We’ve seen how to add stochasticity to get an SDE, but we haven’t yet addressed the core challenge: how do we train a neural network to reverse the diffusion process?
In Part 6, we’ll discover:
- The score function \(\nabla_x \log p_t(x)\) and why it’s central to diffusion models
- Denoising score matching — the clever trick that makes training tractable
- The probability flow ODE — how every SDE has an equivalent deterministic formulation
- How this connects diffusion models back to flow matching
References
- Ho, J., Jain, A., & Abbeel, P. (2020).
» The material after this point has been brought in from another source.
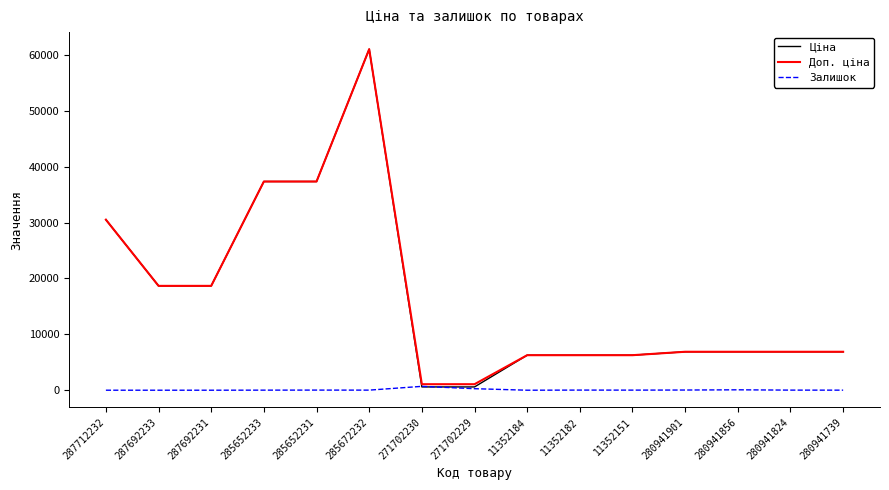

Which series changed the most between 287692231 and 271702230?

Ціна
Denoising Diffusion Probabilistic Models. NeurIPS.
- Song, Y., Sohl-Dickstein, J., Kingma, D. P., Kumar, A., Ermon, S., & Poole, B. (2021). Score-Based Generative Modeling through Stochastic Differential Equations. ICLR.
- Sohl-Dickstein, J., Weiss, E., Maheswaranathan, N., & Ganguli, S. (2015). Deep Unsupervised Learning using Nonequilibrium Thermodynamics. ICML.